= DOCUMENT SEGMENT =
————

# Record RDX800i is it useless?



## scrimper (13 Dec 2011)

I inherited a Record RDX800i and have found it quite useless TBH, I don't have any instructions so unsure if I am doing anything wrong but basically it's just a large vac with a plastic bag, problem is that as soon as it is switched on it just sucks the plastic bag right up inside towards the motor, Lol I even tried placing a house brick inside the bag but it sucked that up too!

I have a home-made unit that I made for my thicknesser which is basically a motor/fan from an old cannister on top of a wooden box and this works brilliantly.

I would like to use this record unit for another machine but ATM it's useless, I wonder if anyone can offer any advise or observations on this device?


----------



## jimi43 (13 Dec 2011)

I think you have the fan unit around the wrong way!

The bag is supposed to inflate and the debris come from the tube to the fan and down into the bag.

Is the metal frame inside the bag to support it?

Jim


----------



## scrimper (13 Dec 2011)

Thanks for the quick reply, it will only fit the one way and has not been moded or taken apart at all, it's just how it came from the factory, the way it is made it is impossible for it to blow the bag up as it's just basically a big vac with a suction head if the plastic bag was a rigid container it would work ok.

I think the ones that blow the bag up have a fan/turbine unit which the dust/shavings actually go through the chamber off and blow up a bag, this device just sucks (in more ways than one LOL) and is supposed to pull the dust from the hose to drop in the bag.

————

[Records from a data source]

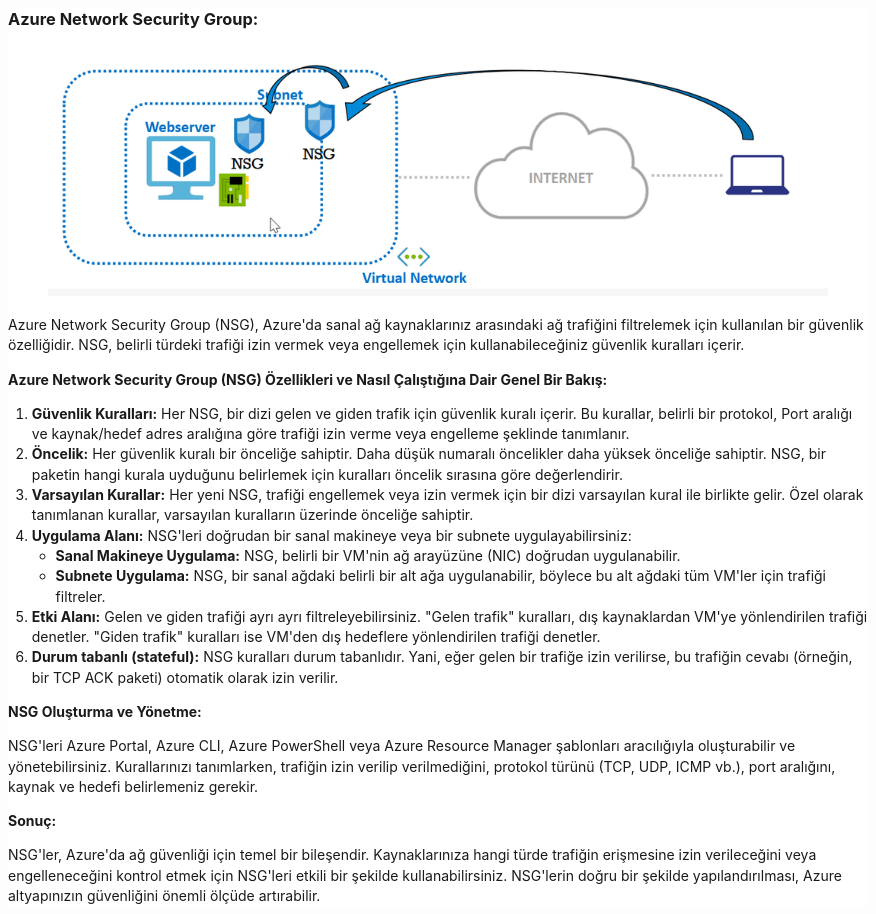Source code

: 

### Azure Network Security Group:

<figure><img src="../.gitbook/assets/1_BzJ1weTBXzpdjvD1_PR5Qw.png" alt=""><figcaption></figcaption></figure>

Azure Network Security Group (NSG), Azure'da sanal ağ kaynaklarınız arasındaki ağ trafiğini filtrelemek için kullanılan bir güvenlik özelliğidir. NSG, belirli türdeki trafiği izin vermek veya engellemek için kullanabileceğiniz güvenlik kuralları içerir.

**Azure Network Security Group (NSG) Özellikleri ve Nasıl Çalıştığına Dair Genel Bir Bakış:**

1. **Güvenlik Kuralları:** Her NSG, bir dizi gelen ve giden trafik için güvenlik kuralı içerir. Bu kurallar, belirli bir protokol, Port aralığı ve kaynak/hedef adres aralığına göre trafiği izin verme veya engelleme şeklinde tanımlanır.
2. **Öncelik:** Her güvenlik kuralı bir önceliğe sahiptir. Daha düşük numaralı öncelikler daha yüksek önceliğe sahiptir. NSG, bir paketin hangi kurala uyduğunu belirlemek için kuralları öncelik sırasına göre değerlendirir.
3. **Varsayılan Kurallar:** Her yeni NSG, trafiği engellemek veya izin vermek için bir dizi varsayılan kural ile birlikte gelir. Özel olarak tanımlanan kurallar, varsayılan kuralların üzerinde önceliğe sahiptir.
4. **Uygulama Alanı:** NSG'leri doğrudan bir sanal makineye veya bir subnete uygulayabilirsiniz:
   * **Sanal Makineye Uygulama:** NSG, belirli bir VM'nin ağ arayüzüne (NIC) doğrudan uygulanabilir.
   * **Subnete Uygulama:** NSG, bir sanal ağdaki belirli bir alt ağa uygulanabilir, böylece bu alt ağdaki tüm VM'ler için trafiği filtreler.
5. **Etki Alanı:** Gelen ve giden trafiği ayrı ayrı filtreleyebilirsiniz. "Gelen trafik" kuralları, dış kaynaklardan VM'ye yönlendirilen trafiği denetler. "Giden trafik" kuralları ise VM'den dış hedeflere yönlendirilen trafiği denetler.
6. **Durum tabanlı (stateful):** NSG kuralları durum tabanlıdır. Yani, eğer gelen bir trafiğe izin verilirse, bu trafiğin cevabı (örneğin, bir TCP ACK paketi) otomatik olarak izin verilir.

**NSG Oluşturma ve Yönetme:**

NSG'leri Azure Portal, Azure CLI, Azure PowerShell veya Azure Resource Manager şablonları aracılığıyla oluşturabilir ve yönetebilirsiniz. Kurallarınızı tanımlarken, trafiğin izin verilip verilmediğini, protokol türünü (TCP, UDP, ICMP vb.), port aralığını, kaynak ve hedefi belirlemeniz gerekir.

**Sonuç:**

NSG'ler, Azure'da ağ güvenliği için temel bir bileşendir. Kaynaklarınıza hangi türde trafiğin erişmesine izin verileceğini veya engelleneceğini kontrol etmek için NSG'leri etkili bir şekilde kullanabilirsiniz. NSG'lerin doğru bir şekilde yapılandırılması, Azure altyapınızın güvenliğini önemli ölçüde artırabilir.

————

= INSTRUCTIONS =
1. For each post in the Record RDX800i thread, give the poster's username and the post date, in the order the posts appear.
2. Retype the passage of the Record RDX800i thread that starts with "## jimi43 (13" and goes on through "to support it?".
3. In the Record RDX800i thread, what object did scrimper place inside the bag that also got sucked up?

= EXPECTED OUTPUTS =
1.
scrimper (13 Dec 2011)
jimi43 (13 Dec 2011)
scrimper (13 Dec 2011)

2.
## jimi43 (13 Dec 2011)

I think you have the fan unit around the wrong way!

The bag is supposed to inflate and the debris come from the tube to the fan and down into the bag.

Is the metal frame inside the bag to support it?

3. A house brick.